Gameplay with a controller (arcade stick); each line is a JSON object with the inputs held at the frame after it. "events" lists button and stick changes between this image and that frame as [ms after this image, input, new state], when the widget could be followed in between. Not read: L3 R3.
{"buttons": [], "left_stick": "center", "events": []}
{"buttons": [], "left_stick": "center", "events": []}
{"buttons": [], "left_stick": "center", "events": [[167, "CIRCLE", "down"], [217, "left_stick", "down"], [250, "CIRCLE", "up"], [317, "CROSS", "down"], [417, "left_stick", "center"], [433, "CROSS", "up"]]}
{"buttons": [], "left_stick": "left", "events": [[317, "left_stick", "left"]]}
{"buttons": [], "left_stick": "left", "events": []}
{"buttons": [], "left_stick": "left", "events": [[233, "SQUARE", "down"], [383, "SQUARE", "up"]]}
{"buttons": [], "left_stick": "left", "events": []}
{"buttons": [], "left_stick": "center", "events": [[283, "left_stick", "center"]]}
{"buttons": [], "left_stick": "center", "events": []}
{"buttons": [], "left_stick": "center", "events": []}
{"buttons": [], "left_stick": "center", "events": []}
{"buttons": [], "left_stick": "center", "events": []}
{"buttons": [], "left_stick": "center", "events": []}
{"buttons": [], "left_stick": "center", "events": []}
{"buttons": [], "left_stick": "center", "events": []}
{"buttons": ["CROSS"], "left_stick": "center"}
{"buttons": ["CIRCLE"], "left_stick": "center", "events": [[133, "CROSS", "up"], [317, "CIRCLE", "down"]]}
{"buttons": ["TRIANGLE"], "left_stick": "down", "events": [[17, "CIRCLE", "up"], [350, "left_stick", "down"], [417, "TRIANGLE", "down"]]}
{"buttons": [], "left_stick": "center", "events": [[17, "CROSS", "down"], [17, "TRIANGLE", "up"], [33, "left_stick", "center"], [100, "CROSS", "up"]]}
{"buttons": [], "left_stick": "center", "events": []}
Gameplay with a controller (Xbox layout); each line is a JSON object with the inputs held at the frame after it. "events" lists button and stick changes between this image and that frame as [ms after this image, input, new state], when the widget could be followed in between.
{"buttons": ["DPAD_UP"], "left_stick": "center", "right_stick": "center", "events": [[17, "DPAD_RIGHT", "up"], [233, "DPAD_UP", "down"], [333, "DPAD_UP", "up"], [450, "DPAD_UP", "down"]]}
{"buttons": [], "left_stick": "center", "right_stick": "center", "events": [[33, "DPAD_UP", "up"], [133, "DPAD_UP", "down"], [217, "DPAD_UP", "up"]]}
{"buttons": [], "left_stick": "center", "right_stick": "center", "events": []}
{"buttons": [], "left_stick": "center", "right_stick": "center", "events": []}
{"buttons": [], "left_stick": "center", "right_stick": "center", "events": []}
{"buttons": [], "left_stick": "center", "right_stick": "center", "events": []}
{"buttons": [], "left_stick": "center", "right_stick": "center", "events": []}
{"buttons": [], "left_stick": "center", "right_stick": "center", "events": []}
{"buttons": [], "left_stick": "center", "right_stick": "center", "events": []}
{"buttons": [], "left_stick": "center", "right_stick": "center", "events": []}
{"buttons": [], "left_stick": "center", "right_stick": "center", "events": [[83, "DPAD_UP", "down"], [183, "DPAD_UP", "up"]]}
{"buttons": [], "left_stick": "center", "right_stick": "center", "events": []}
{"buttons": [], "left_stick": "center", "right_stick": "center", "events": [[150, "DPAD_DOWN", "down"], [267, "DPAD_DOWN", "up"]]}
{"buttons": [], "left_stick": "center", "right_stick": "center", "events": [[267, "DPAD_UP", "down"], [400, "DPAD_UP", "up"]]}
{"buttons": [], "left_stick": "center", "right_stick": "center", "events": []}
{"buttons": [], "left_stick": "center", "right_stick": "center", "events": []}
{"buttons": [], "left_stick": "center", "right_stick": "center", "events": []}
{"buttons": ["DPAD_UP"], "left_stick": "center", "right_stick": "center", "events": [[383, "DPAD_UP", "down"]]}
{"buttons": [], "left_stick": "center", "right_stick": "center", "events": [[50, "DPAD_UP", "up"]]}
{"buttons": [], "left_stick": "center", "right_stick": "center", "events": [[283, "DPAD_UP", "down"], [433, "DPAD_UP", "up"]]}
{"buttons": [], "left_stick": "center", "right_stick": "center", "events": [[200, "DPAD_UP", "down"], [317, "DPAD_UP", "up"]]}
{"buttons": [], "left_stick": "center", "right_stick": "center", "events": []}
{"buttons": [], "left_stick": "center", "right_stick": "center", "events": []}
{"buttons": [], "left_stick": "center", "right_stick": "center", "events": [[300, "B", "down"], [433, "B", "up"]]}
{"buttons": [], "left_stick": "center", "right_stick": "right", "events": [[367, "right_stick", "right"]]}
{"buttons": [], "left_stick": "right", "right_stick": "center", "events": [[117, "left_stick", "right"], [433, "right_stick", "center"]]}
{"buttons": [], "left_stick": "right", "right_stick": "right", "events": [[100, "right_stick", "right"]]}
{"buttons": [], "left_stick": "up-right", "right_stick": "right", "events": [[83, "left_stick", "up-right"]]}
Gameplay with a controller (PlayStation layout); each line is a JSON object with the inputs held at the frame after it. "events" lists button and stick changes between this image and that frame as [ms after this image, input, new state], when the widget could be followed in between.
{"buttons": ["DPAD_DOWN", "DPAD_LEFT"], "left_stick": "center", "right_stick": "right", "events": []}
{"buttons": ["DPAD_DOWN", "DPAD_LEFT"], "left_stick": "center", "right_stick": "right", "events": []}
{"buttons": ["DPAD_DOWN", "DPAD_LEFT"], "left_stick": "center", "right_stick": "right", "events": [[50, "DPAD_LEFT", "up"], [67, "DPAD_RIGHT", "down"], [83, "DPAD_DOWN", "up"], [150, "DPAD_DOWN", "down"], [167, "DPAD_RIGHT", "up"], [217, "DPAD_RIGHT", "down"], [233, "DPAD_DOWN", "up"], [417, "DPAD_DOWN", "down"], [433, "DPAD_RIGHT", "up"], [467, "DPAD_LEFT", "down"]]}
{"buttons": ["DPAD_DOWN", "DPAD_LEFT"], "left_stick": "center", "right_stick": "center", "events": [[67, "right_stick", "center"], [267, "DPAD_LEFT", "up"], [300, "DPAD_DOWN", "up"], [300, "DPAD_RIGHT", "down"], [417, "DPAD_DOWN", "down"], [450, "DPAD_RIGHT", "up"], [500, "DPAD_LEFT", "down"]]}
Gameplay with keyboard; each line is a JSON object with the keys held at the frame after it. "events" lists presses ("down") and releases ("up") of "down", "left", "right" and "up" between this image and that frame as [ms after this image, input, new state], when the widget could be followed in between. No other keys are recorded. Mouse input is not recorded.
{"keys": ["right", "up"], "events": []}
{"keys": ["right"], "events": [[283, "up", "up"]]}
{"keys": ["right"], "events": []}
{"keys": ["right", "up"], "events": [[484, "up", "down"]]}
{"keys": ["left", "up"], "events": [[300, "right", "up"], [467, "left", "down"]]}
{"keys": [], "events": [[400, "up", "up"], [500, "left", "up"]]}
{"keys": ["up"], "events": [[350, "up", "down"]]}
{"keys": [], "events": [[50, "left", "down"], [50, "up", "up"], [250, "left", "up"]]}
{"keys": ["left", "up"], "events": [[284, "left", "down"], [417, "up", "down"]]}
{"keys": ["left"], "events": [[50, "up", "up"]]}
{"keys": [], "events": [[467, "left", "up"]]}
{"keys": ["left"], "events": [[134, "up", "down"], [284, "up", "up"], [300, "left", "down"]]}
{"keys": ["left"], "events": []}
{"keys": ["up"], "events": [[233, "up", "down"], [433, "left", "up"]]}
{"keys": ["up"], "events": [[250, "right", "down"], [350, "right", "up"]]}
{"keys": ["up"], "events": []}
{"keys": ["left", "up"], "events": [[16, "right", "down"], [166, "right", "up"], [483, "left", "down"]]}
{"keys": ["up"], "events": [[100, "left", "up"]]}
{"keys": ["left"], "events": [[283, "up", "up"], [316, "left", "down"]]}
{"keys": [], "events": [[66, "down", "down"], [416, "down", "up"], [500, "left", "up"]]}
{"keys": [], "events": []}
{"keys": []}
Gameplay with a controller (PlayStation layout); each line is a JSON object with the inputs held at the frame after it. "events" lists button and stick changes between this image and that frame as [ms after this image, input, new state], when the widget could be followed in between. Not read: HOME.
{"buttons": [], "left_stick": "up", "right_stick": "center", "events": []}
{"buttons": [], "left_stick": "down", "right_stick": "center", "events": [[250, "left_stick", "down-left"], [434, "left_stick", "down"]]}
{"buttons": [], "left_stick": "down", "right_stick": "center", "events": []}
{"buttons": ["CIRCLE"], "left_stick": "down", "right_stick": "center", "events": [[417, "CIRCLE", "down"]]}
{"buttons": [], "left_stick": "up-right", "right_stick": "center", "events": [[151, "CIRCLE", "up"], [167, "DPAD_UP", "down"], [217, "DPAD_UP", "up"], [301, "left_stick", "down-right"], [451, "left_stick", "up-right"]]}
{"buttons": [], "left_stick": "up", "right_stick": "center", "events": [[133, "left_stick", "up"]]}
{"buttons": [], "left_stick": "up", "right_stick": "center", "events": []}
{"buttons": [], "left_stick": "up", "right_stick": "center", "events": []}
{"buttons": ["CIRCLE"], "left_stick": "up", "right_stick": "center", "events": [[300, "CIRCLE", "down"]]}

------------

--- TASK DETAILS ---
Tally the lines of the material above that contain the word "TRIANGLE" and report the total alone.

--- RESPONSE AREA ---
2